Current test posture: 268 passing, 1 skipped across unit, BDD-style, FFmpeg-backed end-to-end, and macOS-gated integration tests (the macOS-gated tests skip cleanly on Linux CI and on terminal-launched Python processes that cannot reach the WindowServer — see SHR-2216 for details).

CI/CD

GitHub Actions runs on pull requests and pushes to main:

test: Python 3.14 with pytest and compileall.
alfred: validates rules/ with uvx --from fx-alfred af validate.
agent-docs: runs scripts/check_agent_docs.py to fail-fast if AGENTS.md (or any tail file) was edited without regenerating CLAUDE.md / .github/copilot-instructions.md / SKILL.md.
package: builds source and wheel distributions with uv build, then uploads dist/* as the screen-harness-dist workflow artifact.

A separate release.yml workflow fires on v* tag pushes (see RELEASING.md) — runs tests, builds wheel+sdist, creates a GitHub Release, and publishes to PyPI via Trusted Publisher (OIDC; no API token).

Use With Your AI Coding Assistant

This repo ships agent instruction files so coding assistants know how to drive screen-harness end-to-end without you copy-pasting docs into the chat. Pick the path for your tool.

Path A — open the repo with your AI

Codex CLI, Cursor, Windsurf, Amp, Devin, GitHub Copilot Chat, and Claude Code all read instruction files from a repo automatically (subject to the per-tool caveats below). After cloning:

git clone https://github.com/frankyxhl/screen-harness
cd screen-harness
uv sync --extra macos
uv run screen-harness init
uv run screen-harness doctor

Then start a session in your AI tool from the screen-harness directory. You can say things like:

"Use screen-harness to record me opening Safari and walking through the homepage of github.com, then render it as a training video."

"Probe the screens and record a 30-second clip of the display where Slack is running. Crop to Slack's window."

"Pick up where I left off in recordings/safari_github_repo_demo_* — re-render the SOP with my updated captions."

The AI will read AGENTS.md (canonical) plus the tool-specific stub (CLAUDE.md, .github/copilot-instructions.md, SKILL.md) and act on the helper API.

Path B — install as a Claude Skill (Anthropic Skills bundle)

SKILL.md at the repo root is the Anthropic Skill bundle entry point with a tightened name + description frontmatter.
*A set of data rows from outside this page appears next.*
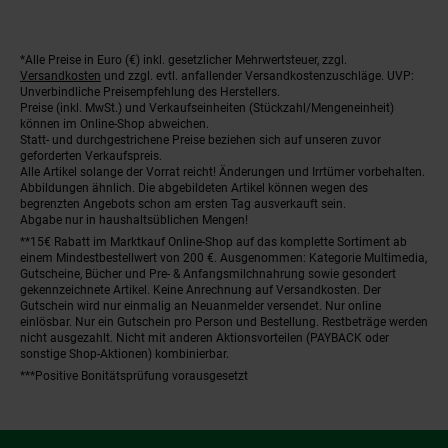
*Alle Preise in Euro (€) inkl. gesetzlicher Mehrwertsteuer, zzgl.
Fußnoten
Versandkosten
und zzgl. evtl. anfallender Versandkostenzuschläge. UVP:
Unverbindliche Preisempfehlung des Herstellers.
Preise (inkl. MwSt.) und Verkaufseinheiten (Stückzahl/Mengeneinheit)
können im Online-Shop abweichen.
Statt- und durchgestrichene Preise beziehen sich auf unseren zuvor
geforderten Verkaufspreis.
Alle Artikel solange der Vorrat reicht! Änderungen und Irrtümer vorbehalten.
Abbildungen ähnlich. Die abgebildeten Artikel können wegen des
begrenzten Angebots schon am ersten Tag ausverkauft sein.
Abgabe nur in haushaltsüblichen Mengen!
**15€ Rabatt im Marktkauf Online-Shop auf das komplette Sortiment ab
einem Mindestbestellwert von 200 €. Ausgenommen: Kategorie Multimedia,
Gutscheine, Bücher und Pre- & Anfangsmilchnahrung sowie gesondert
gekennzeichnete Artikel. Keine Anrechnung auf Versandkosten. Der
Gutschein wird nur einmalig an Neuanmelder versendet. Nur online
einlösbar. Nur ein Gutschein pro Person und Bestellung. Restbeträge werden
nicht ausgezahlt. Nicht mit anderen Aktionsvorteilen (PAYBACK oder
sonstige Shop-Aktionen) kombinierbar.
***Positive Bonitätsprüfung vorausgesetzt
To make Claude Code or Claude.ai discover it on-demand:

Claude Code (CLI):

# clone into a directory Claude Code scans for skills
git clone https://github.com/frankyxhl/screen-harness ~/.claude/skills/screen-harness

Restart Claude Code; the skill becomes invocable by name.

Claude.ai web: Open https://claude.ai → Settings → Skills → Upload skill → point at the cloned screen-harness directory (or upload the bundle zip). Claude will pick it up across all your conversations.

Once installed, just say:

"Use the screen-harness skill to record a 60-second screencast of my IDE while I refactor foo.py."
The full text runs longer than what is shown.